■ TASK DESCRIPTION ■
A single number is the expected answer: the count of lines in the records below that contain "вводим".

■ Plain-text document sources ■
##########

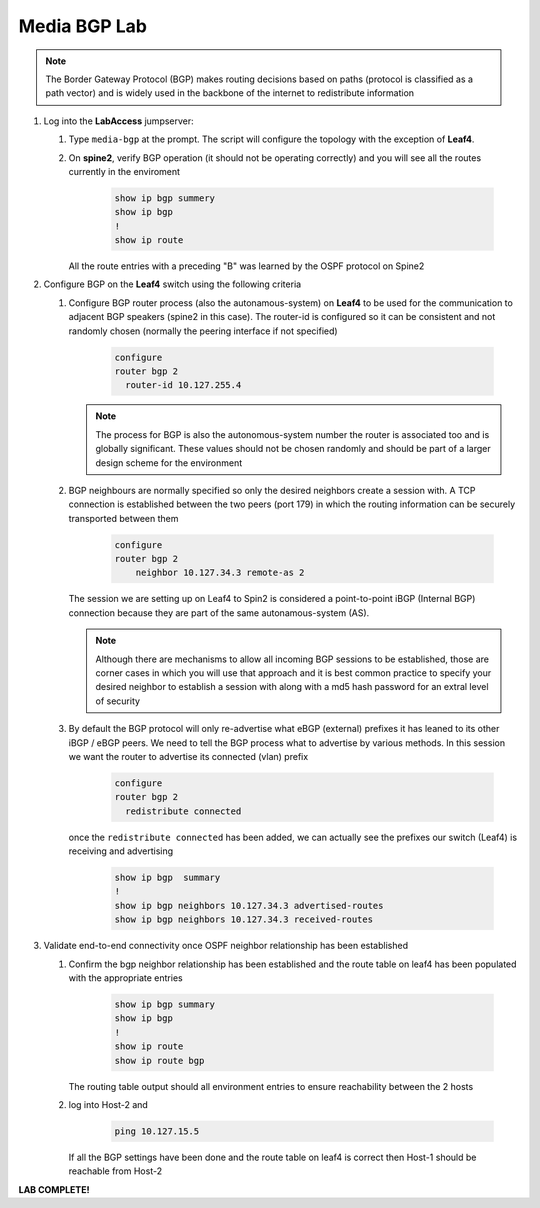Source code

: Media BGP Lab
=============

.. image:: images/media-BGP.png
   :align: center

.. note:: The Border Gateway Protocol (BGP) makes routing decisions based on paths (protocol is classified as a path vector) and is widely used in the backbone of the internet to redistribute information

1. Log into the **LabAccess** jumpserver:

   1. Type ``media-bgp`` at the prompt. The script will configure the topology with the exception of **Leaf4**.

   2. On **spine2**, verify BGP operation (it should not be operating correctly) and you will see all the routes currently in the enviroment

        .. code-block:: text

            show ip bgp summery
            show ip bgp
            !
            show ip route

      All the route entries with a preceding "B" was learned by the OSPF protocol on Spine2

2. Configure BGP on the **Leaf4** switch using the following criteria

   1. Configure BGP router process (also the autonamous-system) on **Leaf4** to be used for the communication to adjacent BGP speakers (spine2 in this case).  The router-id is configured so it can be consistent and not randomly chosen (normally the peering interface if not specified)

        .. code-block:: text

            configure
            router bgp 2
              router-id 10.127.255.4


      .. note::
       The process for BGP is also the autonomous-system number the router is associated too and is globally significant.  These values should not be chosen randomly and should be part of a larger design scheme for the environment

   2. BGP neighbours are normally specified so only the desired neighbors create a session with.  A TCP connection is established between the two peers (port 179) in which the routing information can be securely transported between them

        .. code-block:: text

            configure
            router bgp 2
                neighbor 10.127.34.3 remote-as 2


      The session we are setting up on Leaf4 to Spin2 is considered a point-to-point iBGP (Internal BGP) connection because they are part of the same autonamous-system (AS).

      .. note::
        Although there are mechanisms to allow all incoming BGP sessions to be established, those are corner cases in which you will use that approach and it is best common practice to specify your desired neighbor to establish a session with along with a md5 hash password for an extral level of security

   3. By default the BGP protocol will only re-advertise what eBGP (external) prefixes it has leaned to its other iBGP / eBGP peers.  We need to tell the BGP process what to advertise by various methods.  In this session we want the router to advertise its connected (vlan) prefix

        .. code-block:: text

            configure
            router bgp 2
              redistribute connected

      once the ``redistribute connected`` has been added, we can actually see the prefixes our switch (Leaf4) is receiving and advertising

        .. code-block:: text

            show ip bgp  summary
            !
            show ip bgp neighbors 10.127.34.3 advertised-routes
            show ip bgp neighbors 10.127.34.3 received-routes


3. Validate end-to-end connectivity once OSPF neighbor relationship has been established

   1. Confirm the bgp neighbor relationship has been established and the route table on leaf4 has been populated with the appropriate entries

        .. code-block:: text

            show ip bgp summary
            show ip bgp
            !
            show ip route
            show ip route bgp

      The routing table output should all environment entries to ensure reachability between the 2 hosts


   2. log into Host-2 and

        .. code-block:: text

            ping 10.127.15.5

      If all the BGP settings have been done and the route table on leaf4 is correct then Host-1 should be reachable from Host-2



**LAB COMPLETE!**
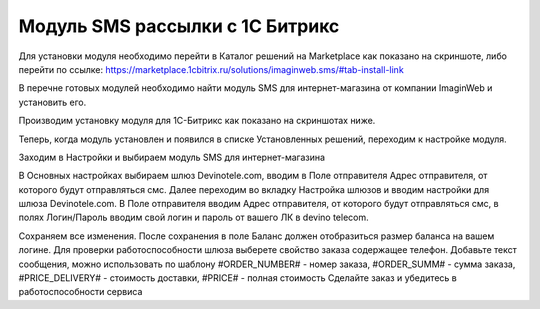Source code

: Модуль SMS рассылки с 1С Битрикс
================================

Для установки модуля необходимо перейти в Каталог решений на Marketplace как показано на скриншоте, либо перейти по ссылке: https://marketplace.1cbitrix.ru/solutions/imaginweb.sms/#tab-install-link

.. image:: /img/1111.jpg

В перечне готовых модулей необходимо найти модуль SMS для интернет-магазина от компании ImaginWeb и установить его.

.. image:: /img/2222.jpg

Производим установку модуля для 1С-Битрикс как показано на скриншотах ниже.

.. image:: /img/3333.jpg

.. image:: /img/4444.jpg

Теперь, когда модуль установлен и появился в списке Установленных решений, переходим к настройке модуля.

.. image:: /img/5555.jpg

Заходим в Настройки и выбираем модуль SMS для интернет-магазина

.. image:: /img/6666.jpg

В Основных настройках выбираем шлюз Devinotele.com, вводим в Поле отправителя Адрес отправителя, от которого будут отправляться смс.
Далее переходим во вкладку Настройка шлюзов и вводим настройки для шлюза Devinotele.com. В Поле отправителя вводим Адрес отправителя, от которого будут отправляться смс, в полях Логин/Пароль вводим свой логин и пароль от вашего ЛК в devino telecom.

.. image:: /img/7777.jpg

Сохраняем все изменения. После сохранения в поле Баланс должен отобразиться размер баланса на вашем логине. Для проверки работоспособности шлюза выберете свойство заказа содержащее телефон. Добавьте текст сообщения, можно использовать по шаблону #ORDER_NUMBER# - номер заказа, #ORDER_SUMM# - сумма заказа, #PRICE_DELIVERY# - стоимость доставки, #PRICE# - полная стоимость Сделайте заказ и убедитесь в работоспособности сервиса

##########

■ TASK RESPONSE ■
2